Stiles cuckled and shuffled to the cupboard to grab mugs. “Tea?”

Scott snorted and gave him a _what do you think_ sort of look.

“Right.” Stiles pulled the last bit of his sweet mango tea from the bottom of the tin and scooped it into his mug. “Damn. Remind me to get more of this.”

“So that’s what you did for three weeks? Learned Japanese and got smacked around by the tiny granny lady?”

Stiles twitched, trying to shake off the haze of too much gratuitous magic. “No, actually. I was only with Sokura for eight or nine days.”

“You’ve been gone for —”

“Twenty-one days. I know.”

Stiles smirked at Scott, the corners of his mouth curling up wickedly. “I impressed her. I impressed _Sokura_ , Scott. Do you know what that means?”

“No more violence against your skull?”

“Hardly. I think it’s actually a sign of her affection.”

“You have a twisted view of relationships, Stiles. I just think you should know.”

Stiles snorted. “If Sokura likes you, all the heavily-bolted, overly-ornate doors of the witch elite creaky merrily open.” Stiles spread his arms open for dramatic effect, but all he got from Scott for his efforts was a grimace.

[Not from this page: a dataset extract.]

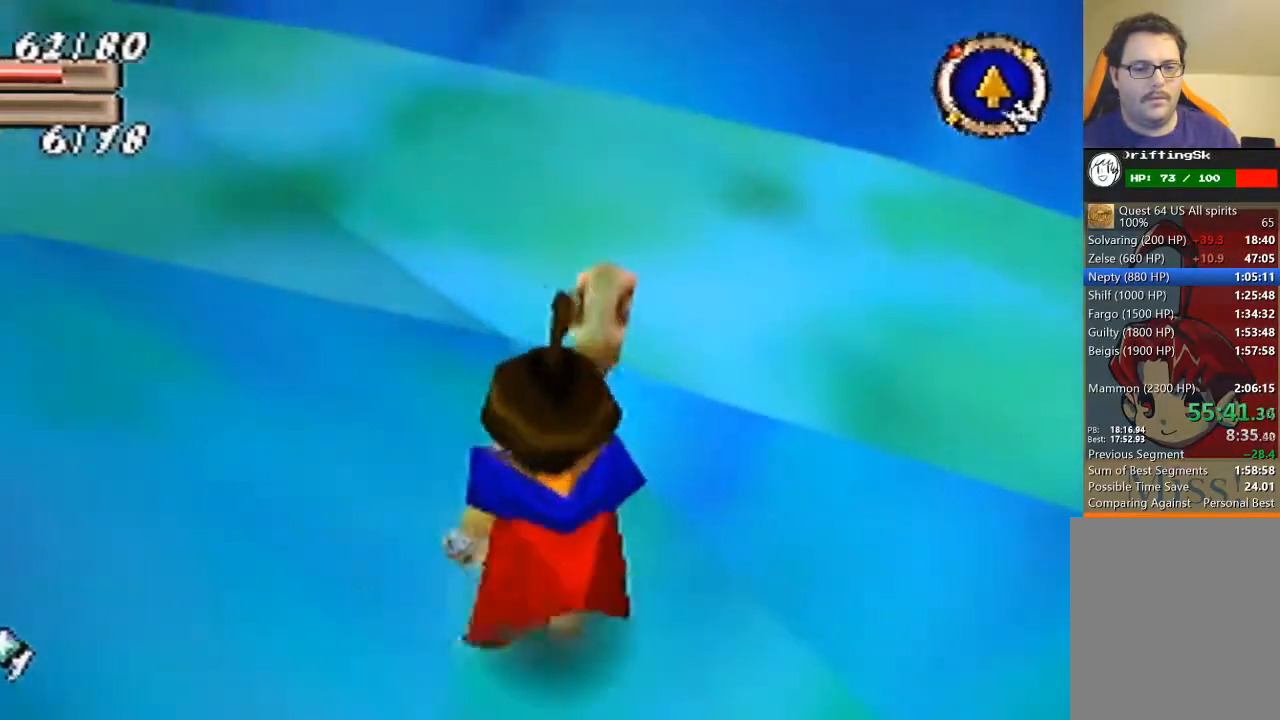
{"buttons": ["B"], "left_stick": "up", "events": []}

“Okay, then. And just how many of these creaky doors did you stumble your way through?”

“So many.” The kettle clicked off and Stiles busied himself pouring the water over the tea leaves. “You know, I’d all but given up on the idea of the stereotypical bad-ass Wicca that pop culture told me was a thing. As much as I wanted to meet a real-life Willow, it’s been all normal people, with normal lives and normal jobs who just happen to do magic on the side.”

“That’s a good thing, right?” Scott asked, raising his eyebrow. 

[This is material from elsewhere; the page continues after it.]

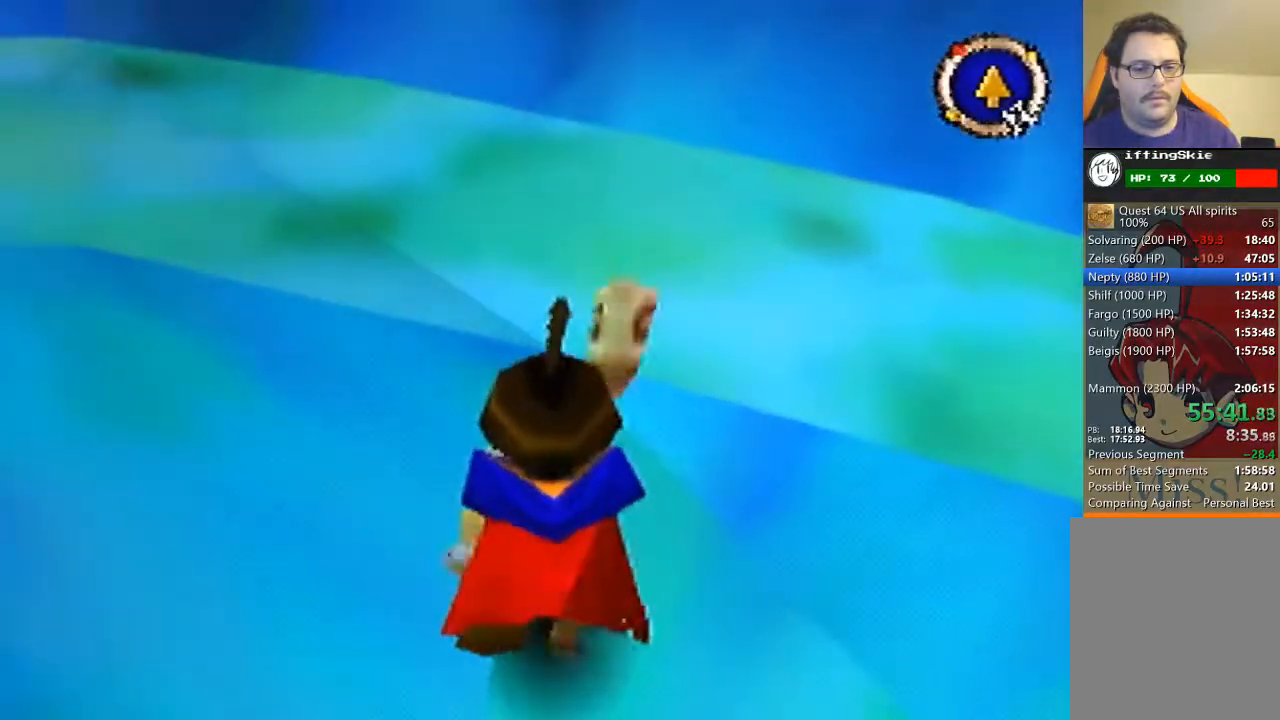
{"buttons": ["B"], "left_stick": "up", "events": []}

Stiles hesitated to respond, thinking about how long and how hard his friend had struggled to maintain a sense of normalcy — an identity apart from lycanthropy. Unlike Scott, Stiles wasn’t hesitant in accepting his new gifts. He didn’t _want_ to be normal. He wanted to embrace his magic and oddness and let the world know just how fucking different, how _powerful_ , he was now. But Scott wouldn’t understand that. He’d see it as asking for trouble — the kind that got you shot with arrows laced with your own special brand of kryptonite — and it would make him frown even harder than he already was.

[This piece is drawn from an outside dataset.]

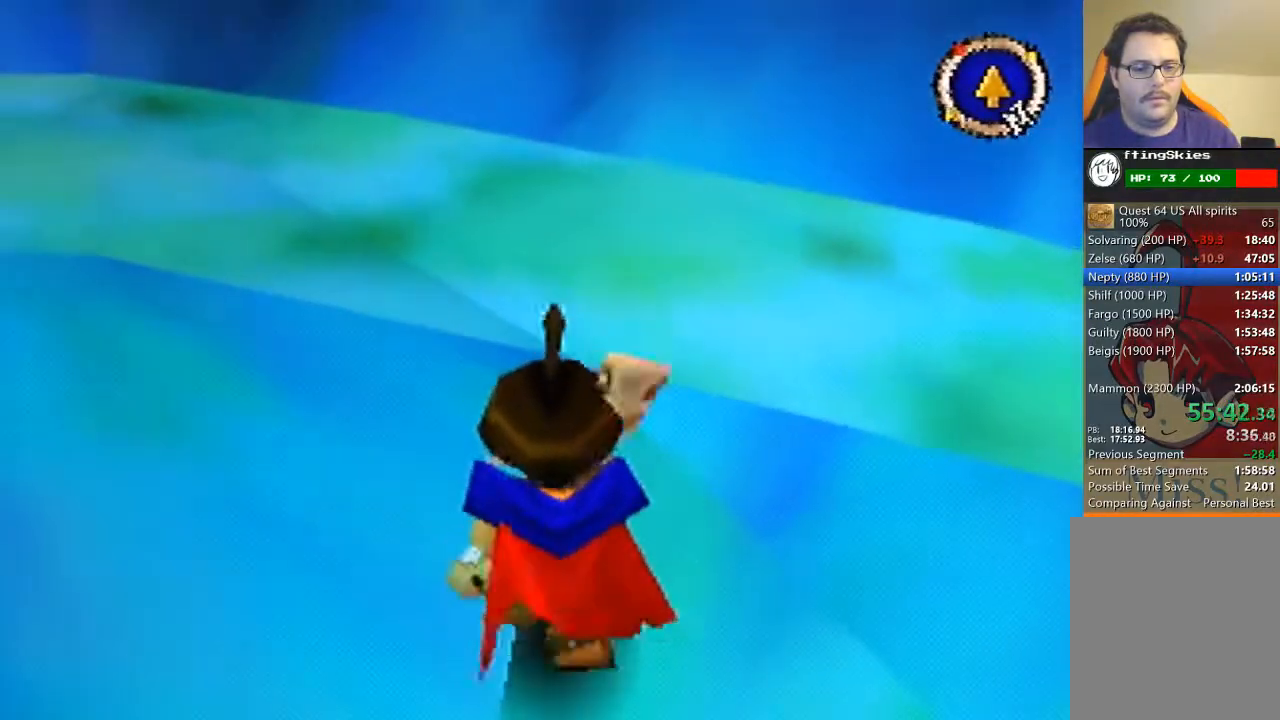
{"buttons": ["B"], "left_stick": "up", "events": []}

“That’s not the point,” he finally said. “The point is that I’d given up on finding anyone like that. Then I passed through Sokura’s slap-happy little hoop, and all of a sudden, Chicago becomes my own magical playground.” Stiles shot Scott another grin, then headed back to the couch with his tea. “A few days with Jeff, learning about crystals. A few more days with Amelia, learning about herbs. Then Carrie and crystals. Then David, dear, sweet David, about herbs and crystals together.” Stiles collapsed on the couch happily, hissing when the hot tea slopped over the edges of his mug to burn his hand. Delia growled when a splash hit her nose, and she snapped at Stiles before jumping up to sit beside him on the couch. Stiles grabbed her muzzle and gave it an affectionate shake before letting her go.

“Um, Stiles?” Scott prompted, eyebrows doing that waggle and twitch of his lips that meant that he was amused. He sat in the chair across from Stiles and leaned forward, elbows resting on his knees.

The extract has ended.